About a dozen people, speaking on behalf of the group Massachusetts Restaurants United, gathered on the steps of the State House in Boston on Tuesday and called for the passage of an economic aid package that would include a fund for distressed restaurants.
Some shared stories of near-empty dining rooms, disappearing profits, and mounting debt.
“We are doing our damn best to get ahead,” said Nancy Caswell, owner of Ceia Kitchen + Bar and BRINE Oyster in Newburyport, and Oak & Rowan in Boston’s Seaport neighborhood.
“We’re asking for relief, not because we aren’t trying,” Caswell said. “We’re resilient. We’re doing the best we can.
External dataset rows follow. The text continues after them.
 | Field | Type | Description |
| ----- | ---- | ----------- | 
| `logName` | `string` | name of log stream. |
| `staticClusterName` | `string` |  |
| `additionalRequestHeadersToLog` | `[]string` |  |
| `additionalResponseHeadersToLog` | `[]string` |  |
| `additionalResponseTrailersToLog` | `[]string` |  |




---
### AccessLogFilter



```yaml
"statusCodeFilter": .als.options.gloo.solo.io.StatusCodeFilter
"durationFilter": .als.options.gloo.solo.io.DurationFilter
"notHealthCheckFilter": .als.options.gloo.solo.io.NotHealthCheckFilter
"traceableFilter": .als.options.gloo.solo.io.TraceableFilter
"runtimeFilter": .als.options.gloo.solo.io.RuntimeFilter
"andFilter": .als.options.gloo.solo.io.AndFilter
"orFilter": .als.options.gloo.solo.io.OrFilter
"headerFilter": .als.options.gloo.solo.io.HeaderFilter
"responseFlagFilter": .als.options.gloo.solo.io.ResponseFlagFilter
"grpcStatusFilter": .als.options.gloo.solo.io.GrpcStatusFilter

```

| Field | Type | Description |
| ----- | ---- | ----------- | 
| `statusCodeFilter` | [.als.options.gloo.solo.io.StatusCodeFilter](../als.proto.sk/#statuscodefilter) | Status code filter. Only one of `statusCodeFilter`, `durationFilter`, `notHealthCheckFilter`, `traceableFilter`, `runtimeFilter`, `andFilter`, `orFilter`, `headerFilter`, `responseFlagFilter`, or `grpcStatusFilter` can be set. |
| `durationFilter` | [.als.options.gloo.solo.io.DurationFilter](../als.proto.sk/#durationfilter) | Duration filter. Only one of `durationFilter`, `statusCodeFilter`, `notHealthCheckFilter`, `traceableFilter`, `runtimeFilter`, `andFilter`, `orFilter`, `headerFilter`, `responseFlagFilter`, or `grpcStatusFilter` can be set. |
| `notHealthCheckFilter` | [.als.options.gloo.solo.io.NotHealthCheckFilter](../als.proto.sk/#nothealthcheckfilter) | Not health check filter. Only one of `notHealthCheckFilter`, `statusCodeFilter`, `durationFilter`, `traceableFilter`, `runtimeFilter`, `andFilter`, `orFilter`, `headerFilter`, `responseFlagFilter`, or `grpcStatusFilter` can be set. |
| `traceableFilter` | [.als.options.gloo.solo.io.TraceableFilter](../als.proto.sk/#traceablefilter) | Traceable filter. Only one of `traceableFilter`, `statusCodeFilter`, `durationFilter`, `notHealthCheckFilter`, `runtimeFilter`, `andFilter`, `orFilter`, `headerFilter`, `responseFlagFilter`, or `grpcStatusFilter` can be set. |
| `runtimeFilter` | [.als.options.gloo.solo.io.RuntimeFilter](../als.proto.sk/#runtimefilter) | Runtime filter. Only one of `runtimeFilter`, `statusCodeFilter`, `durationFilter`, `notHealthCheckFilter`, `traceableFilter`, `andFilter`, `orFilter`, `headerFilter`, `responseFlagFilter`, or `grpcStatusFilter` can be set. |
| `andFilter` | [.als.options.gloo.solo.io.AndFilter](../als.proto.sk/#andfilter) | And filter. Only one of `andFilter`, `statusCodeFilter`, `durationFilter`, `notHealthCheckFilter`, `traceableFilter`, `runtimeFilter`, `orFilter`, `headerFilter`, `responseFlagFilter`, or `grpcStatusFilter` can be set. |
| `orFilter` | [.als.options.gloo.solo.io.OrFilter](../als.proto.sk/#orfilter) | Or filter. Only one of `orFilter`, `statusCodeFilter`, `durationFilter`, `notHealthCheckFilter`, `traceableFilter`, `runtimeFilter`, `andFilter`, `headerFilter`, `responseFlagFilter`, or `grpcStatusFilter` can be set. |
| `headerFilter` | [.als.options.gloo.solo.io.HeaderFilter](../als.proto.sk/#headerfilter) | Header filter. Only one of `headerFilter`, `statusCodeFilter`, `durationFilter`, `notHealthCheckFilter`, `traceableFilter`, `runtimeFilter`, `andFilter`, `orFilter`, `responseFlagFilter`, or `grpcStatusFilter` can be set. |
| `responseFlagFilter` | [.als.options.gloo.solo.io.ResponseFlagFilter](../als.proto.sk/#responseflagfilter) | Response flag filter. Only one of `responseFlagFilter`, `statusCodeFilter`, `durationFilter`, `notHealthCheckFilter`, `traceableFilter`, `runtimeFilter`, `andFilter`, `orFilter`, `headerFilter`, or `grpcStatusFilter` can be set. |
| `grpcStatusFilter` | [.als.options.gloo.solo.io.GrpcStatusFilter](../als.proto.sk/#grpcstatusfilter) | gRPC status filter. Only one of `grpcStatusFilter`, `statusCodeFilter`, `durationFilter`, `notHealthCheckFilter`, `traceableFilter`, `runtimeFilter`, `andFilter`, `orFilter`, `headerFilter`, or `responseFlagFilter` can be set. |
And the one thing that we love is the one thing that everybody fears, and that’s going out to eat.”
Without relief from the state, many are worried about how they’ll survive the winter.
Both the Massachusetts House and Senate have passed their own legislation that would set up a fund to help restaurants cover various expenses including rent, payroll, past-due payments on restaurant supplies, and personal protective equipment. Those provisions, however, are tucked within larger economic aid packages that have yet to be reconciled.
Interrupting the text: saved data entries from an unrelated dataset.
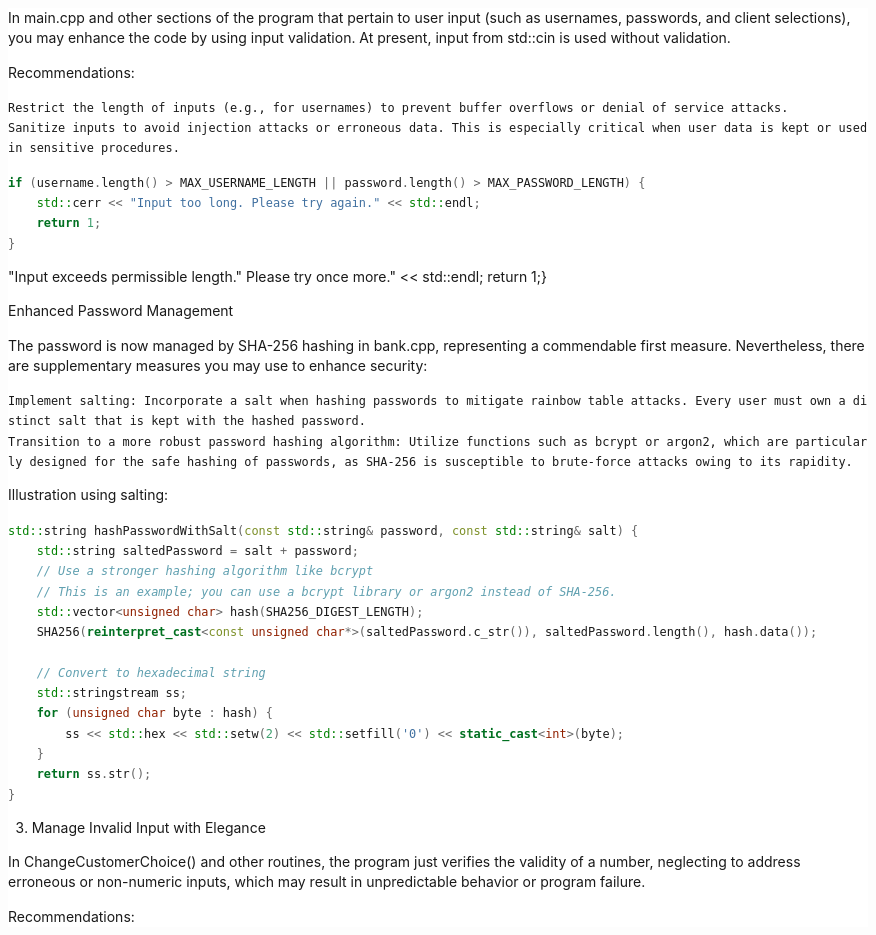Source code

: In main.cpp and other sections of the program that pertain to user input (such as usernames, passwords, and client selections), you may enhance the code by using input validation. At present, input from std::cin is used without validation.

Recommendations:

    Restrict the length of inputs (e.g., for usernames) to prevent buffer overflows or denial of service attacks.
    Sanitize inputs to avoid injection attacks or erroneous data. This is especially critical when user data is kept or used in sensitive procedures.

```C++
if (username.length() > MAX_USERNAME_LENGTH || password.length() > MAX_PASSWORD_LENGTH) {
    std::cerr << "Input too long. Please try again." << std::endl;
    return 1;
}
```
"Input exceeds permissible length." Please try once more." << std::endl; return 1;}

Enhanced Password Management

The password is now managed by SHA-256 hashing in bank.cpp, representing a commendable first measure. Nevertheless, there are supplementary measures you may use to enhance security:

    Implement salting: Incorporate a salt when hashing passwords to mitigate rainbow table attacks. Every user must own a distinct salt that is kept with the hashed password.
    Transition to a more robust password hashing algorithm: Utilize functions such as bcrypt or argon2, which are particularly designed for the safe hashing of passwords, as SHA-256 is susceptible to brute-force attacks owing to its rapidity.

Illustration using salting:

```C++
std::string hashPasswordWithSalt(const std::string& password, const std::string& salt) {
    std::string saltedPassword = salt + password;
    // Use a stronger hashing algorithm like bcrypt
    // This is an example; you can use a bcrypt library or argon2 instead of SHA-256.
    std::vector<unsigned char> hash(SHA256_DIGEST_LENGTH);
    SHA256(reinterpret_cast<const unsigned char*>(saltedPassword.c_str()), saltedPassword.length(), hash.data());
    
    // Convert to hexadecimal string
    std::stringstream ss;
    for (unsigned char byte : hash) {
        ss << std::hex << std::setw(2) << std::setfill('0') << static_cast<int>(byte);
    }
    return ss.str();
}
```
3. Manage Invalid Input with Elegance

In ChangeCustomerChoice() and other routines, the program just verifies the validity of a number, neglecting to address erroneous or non-numeric inputs, which may result in unpredictable behavior or program failure.

Recommendations:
“Right now, it’s extremely slow,” said Cecelia Lizotte, owner of Suya Joint All African Cuisine in Roxbury. Although her restaurant is open at 25% capacity, “that hasn’t helped anything because people still aren’t comfortable dining in,” she said. “They would rather dine outside.”
And unlike some other restaurants, she can’t afford to set up outdoor seating or large space heaters.
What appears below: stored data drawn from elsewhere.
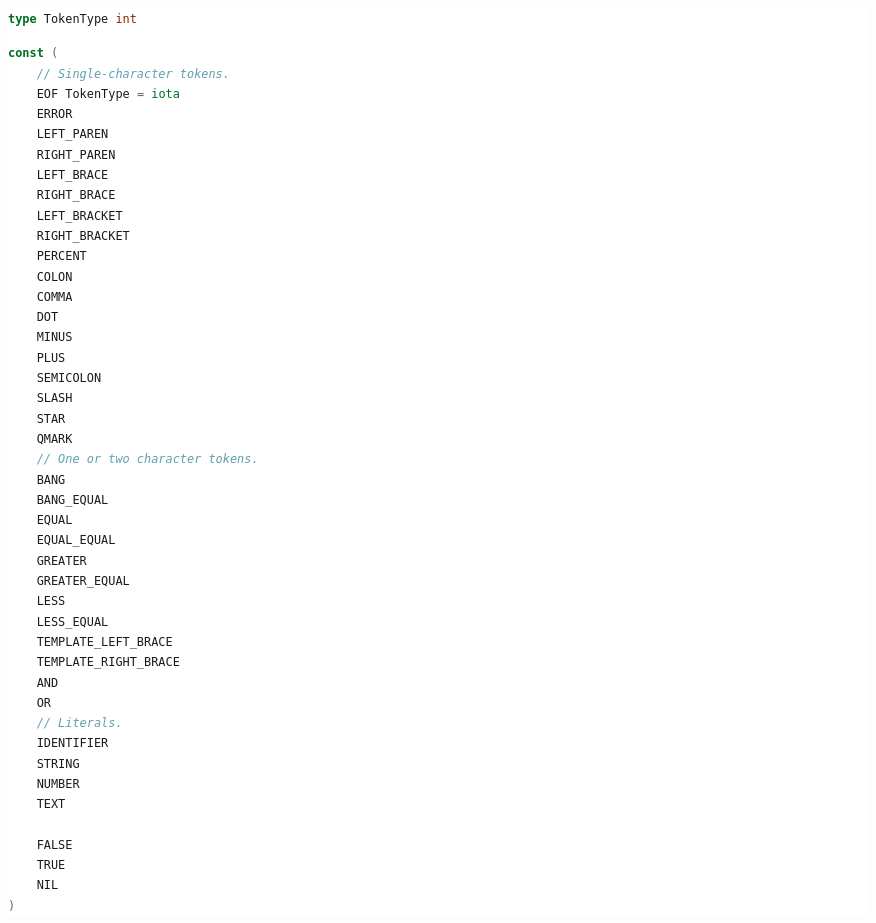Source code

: 

```go
type TokenType int
```

<a name="EOF"></a>

```go
const (
    // Single-character tokens.
    EOF TokenType = iota
    ERROR
    LEFT_PAREN
    RIGHT_PAREN
    LEFT_BRACE
    RIGHT_BRACE
    LEFT_BRACKET
    RIGHT_BRACKET
    PERCENT
    COLON
    COMMA
    DOT
    MINUS
    PLUS
    SEMICOLON
    SLASH
    STAR
    QMARK
    // One or two character tokens.
    BANG
    BANG_EQUAL
    EQUAL
    EQUAL_EQUAL
    GREATER
    GREATER_EQUAL
    LESS
    LESS_EQUAL
    TEMPLATE_LEFT_BRACE
    TEMPLATE_RIGHT_BRACE
    AND
    OR
    // Literals.
    IDENTIFIER
    STRING
    NUMBER
    TEXT

    FALSE
    TRUE
    NIL
)
```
“If you’re trying to rent an outdoor heater, something that you could get at maybe $75 [before the pandemic], now … you’re looking at thousands, or it’s not even available, because every single restaurant in Boston is trying to do the same thing.”
On top of rent, payroll, insurance and taxes, the restaurateurs said they are also being squeezed by the fees many of them are paying to third-party food delivery services such as Uber Eats, Postmates, and Grubhub. Such services typically charge restaurants a 20-30% fee.
“We’ve come to rely on the delivery services to get our food to the people,” said Tony Maws, owner of Craigie on Main in Cambridge. But during a time when restaurants are doing a fraction of their normal business, “the math just doesn’t work,” he said.
Maws added that those delivery services “are making tons of money.”
“They can afford to give up some. We’re not asking for free delivery. We’re asking for a very modest, happy medium.”
The House’s legislation proposes a 15% cap on the fees that third-party delivery companies can charge during the COVID-19 crisis.
“The one thing that we love is the one thing that everybody fears, and that’s going out to eat.”
nancy caswell, restaurant owner
As lawmakers hash out the details, Bessie King, who runs Villa Mexico Cafe in Boston’s Financial District with her mother, said they may be in for a “very somber” winter. The restaurant, which had done over 200 sales per day before the pandemic hit, is down to about 50 sales per day.
“It’s been the hardest for my mom,” King said. With the business coming up on its 20th anniversary in October, “she wanted a nice party to celebrate with our customers, our friends who have supported us so long.”
Although that party will have to wait, King said they will do their best to keep the restaurant open.
“We have a moral duty to our community,” King said. “We have been through hell and back. We’re not going to let COVID close us.”